The Lib Dem leader said that justice centres had been promised in the stead of the old courts. But there was no precise plan in place for these centres and, worse, it had been suggested that their creation might lead to further court closures.

Spending cuts

Mr Salmond knows that several of his backbenchers are unhappy with these plans or, more precisely, may be struggling to defend them locally.

Perhaps that spawned his notably disdainful approach at first instance to Mr Rennie which consisted of little more than reminding the Lib Dem leader that his party had been roundly beaten at the last election.

Mr Rennie persisted. It was "ridiculous" that there was no fixed alternative in place, with venues for the new justice centres and dates for their creation.
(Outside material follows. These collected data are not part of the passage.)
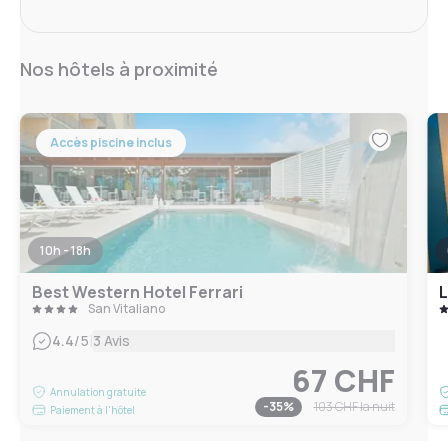
Nos hôtels à proximité
Accès piscine inclus
10h - 18h
Best Western Hotel Ferrari
San Vitaliano
|
4.4
/5
3 Avis
67 CHF
Annulation gratuite
-
35
%
103 CHF
la nuit
Paiement à l'hôtel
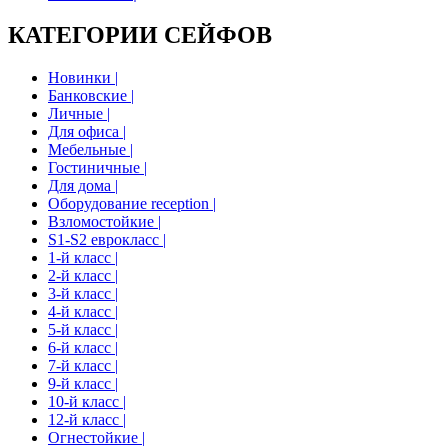
КАТЕГОРИИ СЕЙФОВ
Новинки |
Банковские |
Личные |
Для офиса |
Мебельные |
Гостиничные |
Для дома |
Оборудование reception |
Взломостойкие |
S1-S2 еврокласс |
1-й класс |
2-й класс |
3-й класс |
4-й класс |
5-й класс |
6-й класс |
7-й класс |
9-й класс |
10-й класс |
12-й класс |
Огнестойкие |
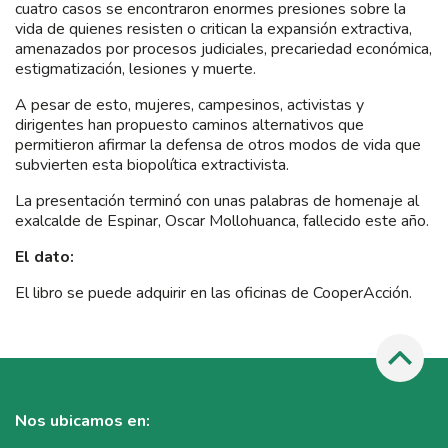
cuatro casos se encontraron enormes presiones sobre la
vida de quienes resisten o critican la expansión extractiva,
amenazados por procesos judiciales, precariedad económica,
estigmatización, lesiones y muerte.
A pesar de esto, mujeres, campesinos, activistas y
dirigentes han propuesto caminos alternativos que
permitieron afirmar la defensa de otros modos de vida que
subvierten esta biopolítica extractivista.
La presentación terminó con unas palabras de homenaje al
exalcalde de Espinar, Oscar Mollohuanca, fallecido este año.
El dato:
El libro se puede adquirir en las oficinas de CooperAcción.
Nos ubicamos en:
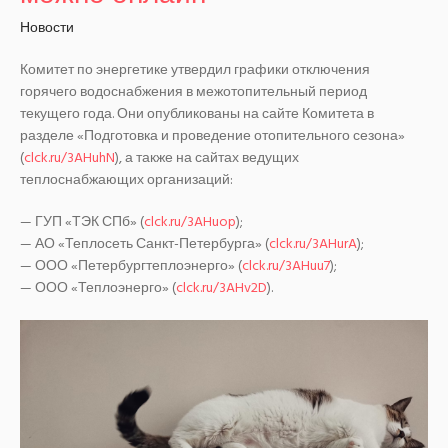
Новости
Комитет по энергетике утвердил графики отключения
горячего водоснабжения в межотопительный период
текущего года. Они опубликованы на сайте Комитета в
разделе «Подготовка и проведение отопительного сезона»
(
clck.ru/3AHuhN
), а также на сайтах ведущих
теплоснабжающих организаций:
— ГУП «ТЭК СПб» (
clck.ru/3AHuop
);
— АО «Теплосеть Санкт-Петербурга» (
clck.ru/3AHurA
);
— ООО «Петербургтеплоэнерго» (
clck.ru/3AHuu7
);
— ООО «Теплоэнерго» (
clck.ru/3AHv2D
).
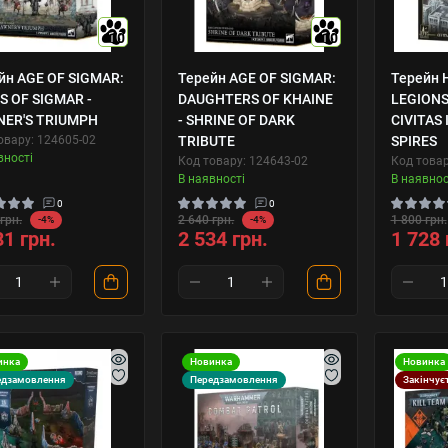
10
10
йн AGE OF SIGMAR:
Терейн AGE OF SIGMAR:
Терейн 
ES OF SIGMAR -
DAUGHTERS OF KHAINE
LEGIONS
ER'S TRIUMPH
- SHRINE OF DARK
CIVITAS 
овару: 124605-02
TRIBUTE
SPIRES
вності
Код товару: 124643-02
Код товар
В наявності
В наявнос
0
0
грн.
2 640 грн.
1 800 грн.
-4%
-4%
81 грн.
2 534 грн.
1 728 
инка
Новинка
Новинка
едзамовлення
Передзамовлення
Закінчує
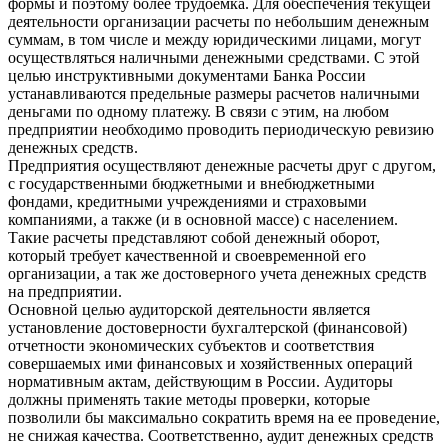
формы и поэтому более трудоемка. Для обеспечения текущей
деятельности организации расчеты по небольшим денежным
суммам, в том числе и между юридическими лицами, могут
осуществляться наличными денежными средствами. С этой
целью инструктивными документами Банка России
устанавливаются предельные размеры расчетов наличными
деньгами по одному платежу. В связи с этим, на любом
предприятии необходимо проводить периодическую ревизию
денежных средств.
Предприятия осуществляют денежные расчеты друг с другом,
с государственными бюджетными и внебюджетными
фондами, кредитными учреждениями и страховыми
компаниями, а также (и в основной массе) с населением.
Такие расчеты представляют собой денежный оборот,
который требует качественной и своевременной его
организации, а так же достоверного учета денежных средств
на предприятии.
Основной целью аудиторской деятельности является
установление достоверности бухгалтерской (финансовой)
отчетности экономических субъектов и соответствия
совершаемых ими финансовых и хозяйственных операций
нормативным актам, действующим в России. Аудиторы
должны применять такие методы проверки, которые
позволили бы максимально сократить время на ее проведение,
не снижая качества. Соответственно, аудит денежных средств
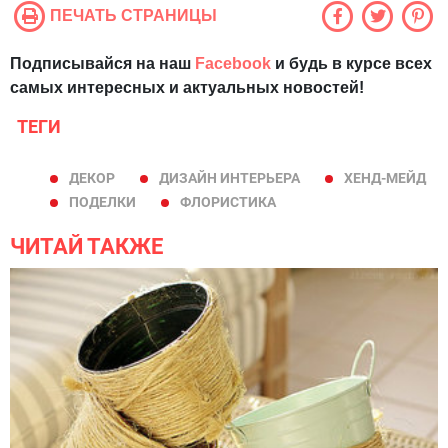
ПЕЧАТЬ СТРАНИЦЫ
Подписывайся на наш
Facebook
и будь в курсе всех
самых интересных и актуальных новостей!
ТЕГИ
ДЕКОР
ДИЗАЙН ИНТЕРЬЕРА
ХЕНД-МЕЙД
ПОДЕЛКИ
ФЛОРИСТИКА
ЧИТАЙ ТАКЖЕ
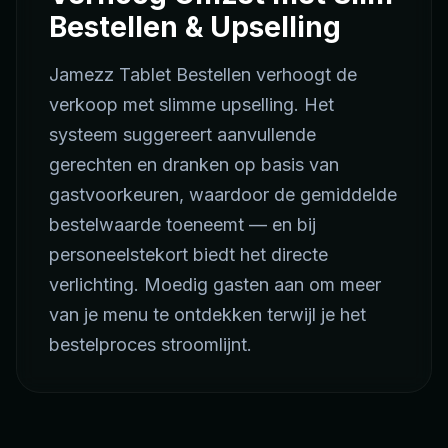
Bestellen & Upselling
Jamezz Tablet Bestellen verhoogt de
verkoop met slimme upselling. Het
systeem suggereert aanvullende
gerechten en dranken op basis van
gastvoorkeuren, waardoor de gemiddelde
bestelwaarde toeneemt — en bij
personeelstekort biedt het directe
verlichting. Moedig gasten aan om meer
van je menu te ontdekken terwijl je het
bestelproces stroomlijnt.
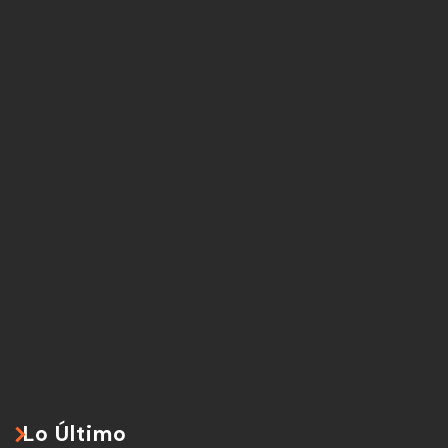
Lo Último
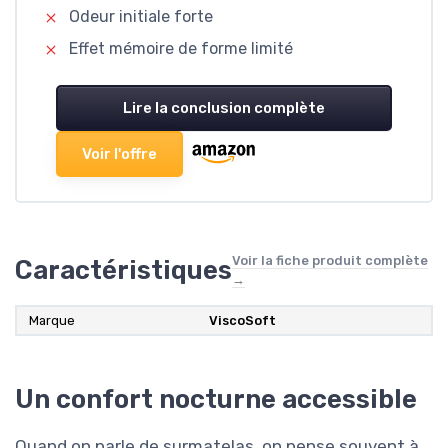
Odeur initiale forte
Effet mémoire de forme limité
Lire la conclusion complète
Voir l'offre
Voir la fiche produit complète
Caractéristiques
→
Marque
ViscoSoft
Un confort nocturne accessible
Quand on parle de surmatelas, on pense souvent à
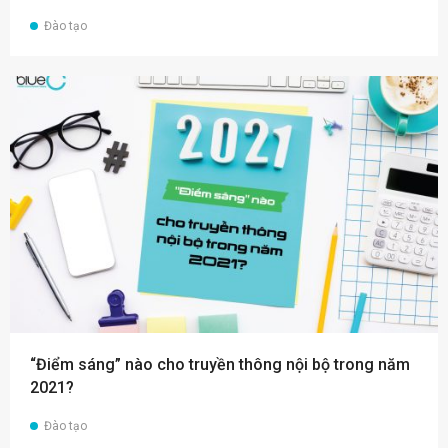
Đào tạo
“Điểm sáng” nào cho truyền thông nội bộ trong năm
2021?
Đào tạo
It was "cavalier and chaotic".

All of which prompted Mr Salmond to give a more substantive answer. The courts system, he argued, could not be immune from spending cuts - driven, he reminded Mr Rennie, by the Tory/Lib Dem UK coalition.

The aim was to discern the most effective and efficient way of delivering justice. But, still, he could not resist a further disdainful dig. The Lib Dems, he said, used to muster a football team at Holyrood. Now they were reduced to a subs' bench.

Mr Rennie's interventions at question time are strictly limited. So he was unable to retort that sometimes a sub can come off the bench to make an effective contribution.